3️⃣ Building & Pushing the Docker Image
Once the DAGs are added, we build and push the image:
```sh
docker build -t airflow-custom:latest .
docker tag airflow-custom:latest <AWS_ACCOUNT_ID>.dkr.ecr.<AWS_REGION>.amazonaws.com/airflow:latest
docker push <AWS_ACCOUNT_ID>.dkr.ecr.<AWS_REGION>.amazonaws.com/airflow:latest
```
4️⃣ Updating ECS to Use the New Image
Since we bake the DAGs into the image, we just update ECS to pull the latest image, and the DAGs will be there.
```sh
aws ecs update-service \
— cluster airflow-cluster \
— service airflow-scheduler \
— force-new-deployment
```
This triggers a rolling restart of the scheduler, ensuring that the new DAGs are loaded.
— -
Pain & Next Steps 😭
- DAG Debugging: If a DAG has syntax errors, ECS will restart the scheduler on loop until it’s fixed.
- Hot Reloading? Baking DAGs means redeploying on every DAG update — fine for now, but we might add a mounted volume or Git sync later.
- Testing DAGs Before Baking: To avoid bad deployments, we should test DAGs locally before adding them to the image.
— -
Final Push: DAGs Are Moving In! 🏠
DAGs are now inside the container, meaning no runtime copying, no missing DAG issues, and one less thing to worry about — until the next fire starts. 🔥
And Now I Rest on a Pile of Blood and Bodies⚰️
It took two brutal days, but we slowly closed every Glue job, one by one, like a sniper picking off targets. Each shutdown was met with anticipation — would Airflow take over without issues, or would we be diving into yet another debugging nightmare?

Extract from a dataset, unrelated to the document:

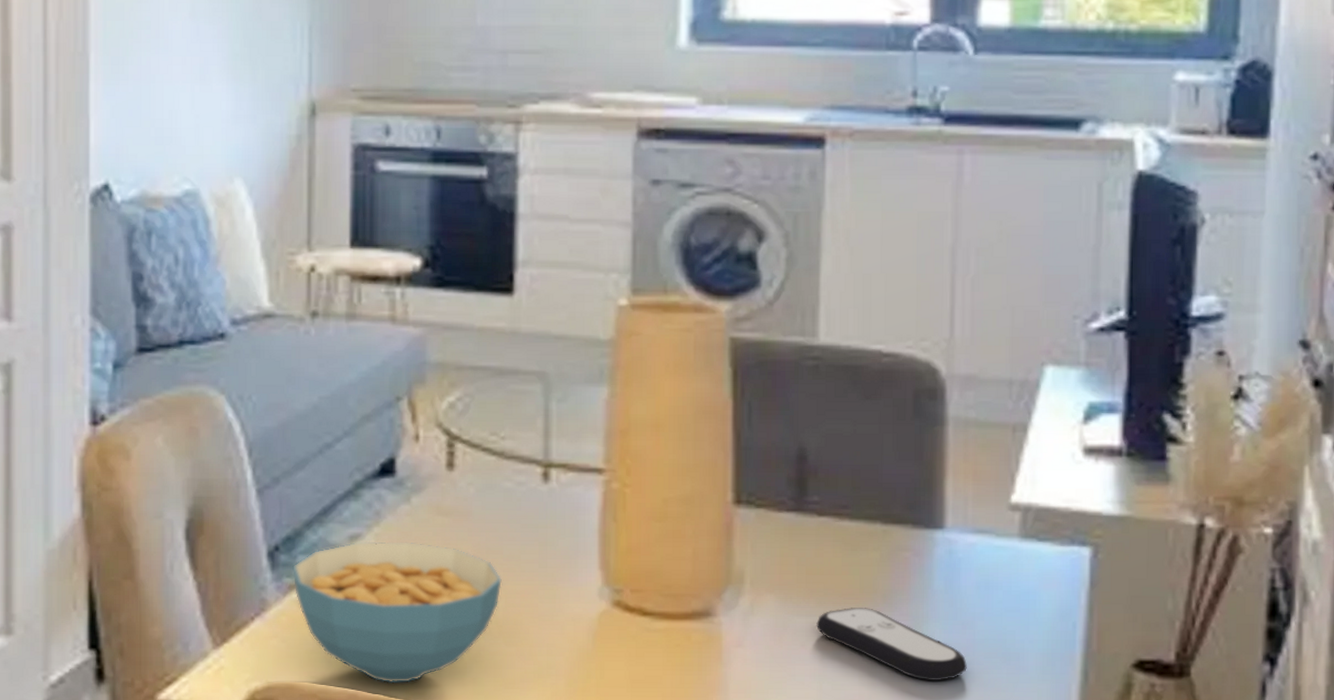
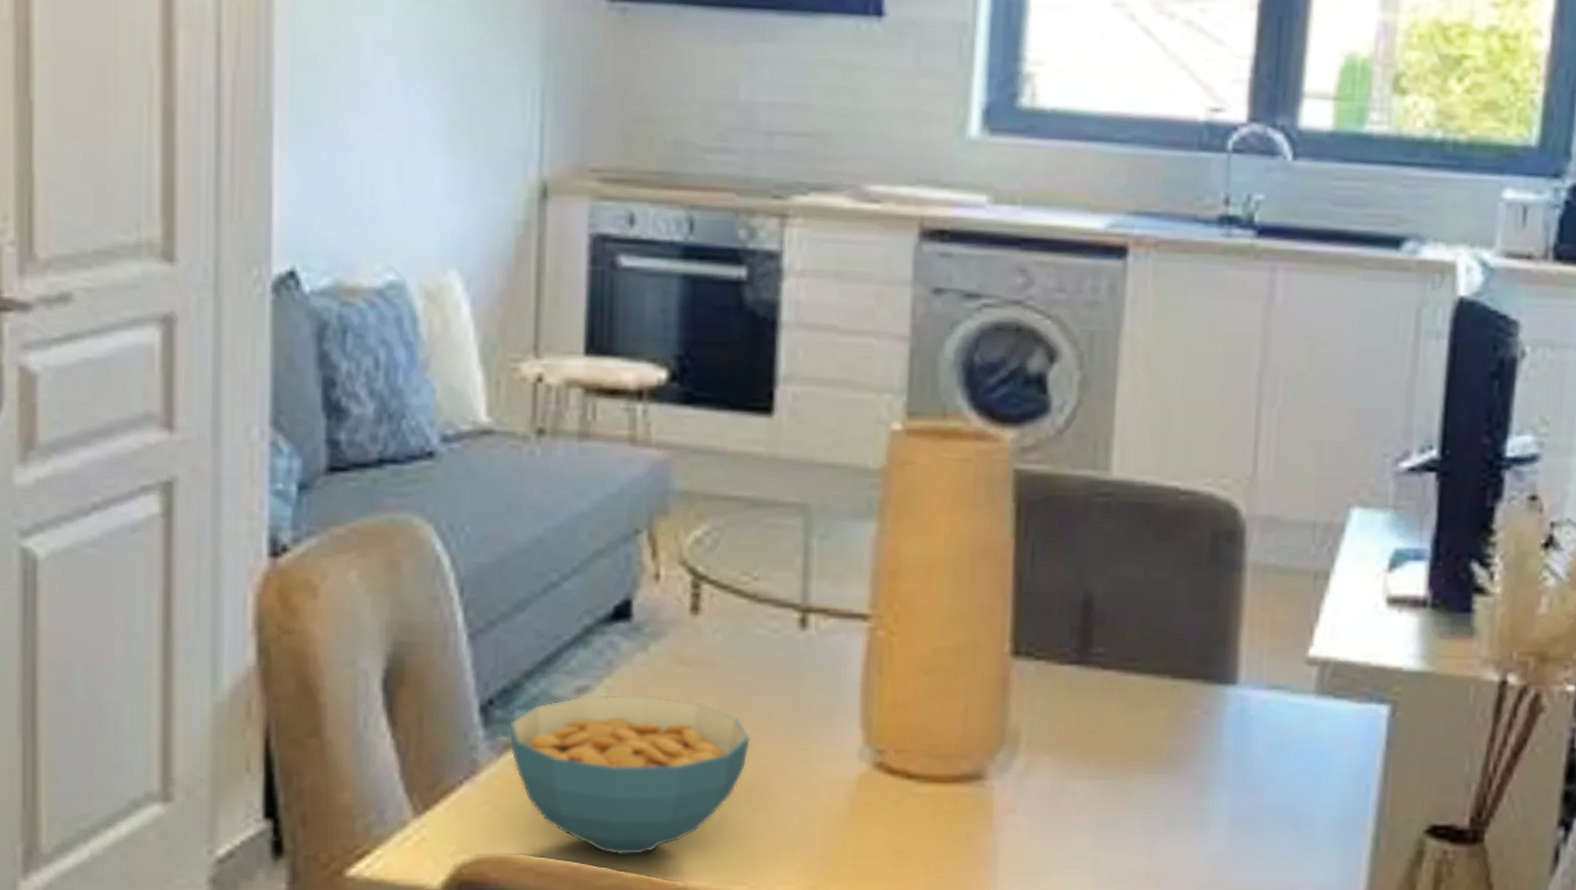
remote control: present [816,608,967,680] -> none [1096,770,1254,848]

With each transition, we watched the DAGs spin up, monitored task executions, and prayed that Celery wouldn’t betray us. Logs were combed through, retries were tweaked, and countless cups of coffee were consumed.

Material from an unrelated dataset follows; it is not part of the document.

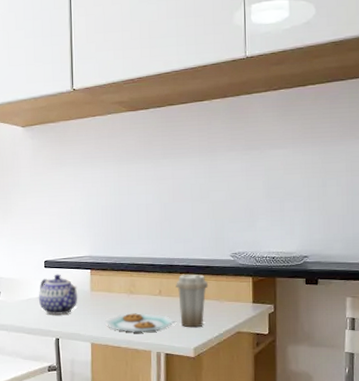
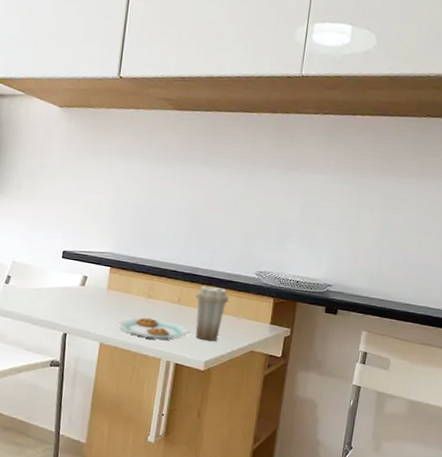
teapot: present [38,274,78,316] -> none [50,266,94,310]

And finally, at the end of this war, the numbers spoke for themselves:
🚀 96% cost reduction in Glue job expenses.
🔥 Airflow fully operational, with tasks running efficiently across ECS workers.
💀 Redis survived (barely), after nearly making us lose our minds.
This migration wasn’t just a deployment; it was a battle of wills, and somehow, against all odds, we came out victorious. Now, as the dust settles, I take a breath and rest — not because the war is over, but because the next battle is just around the corner.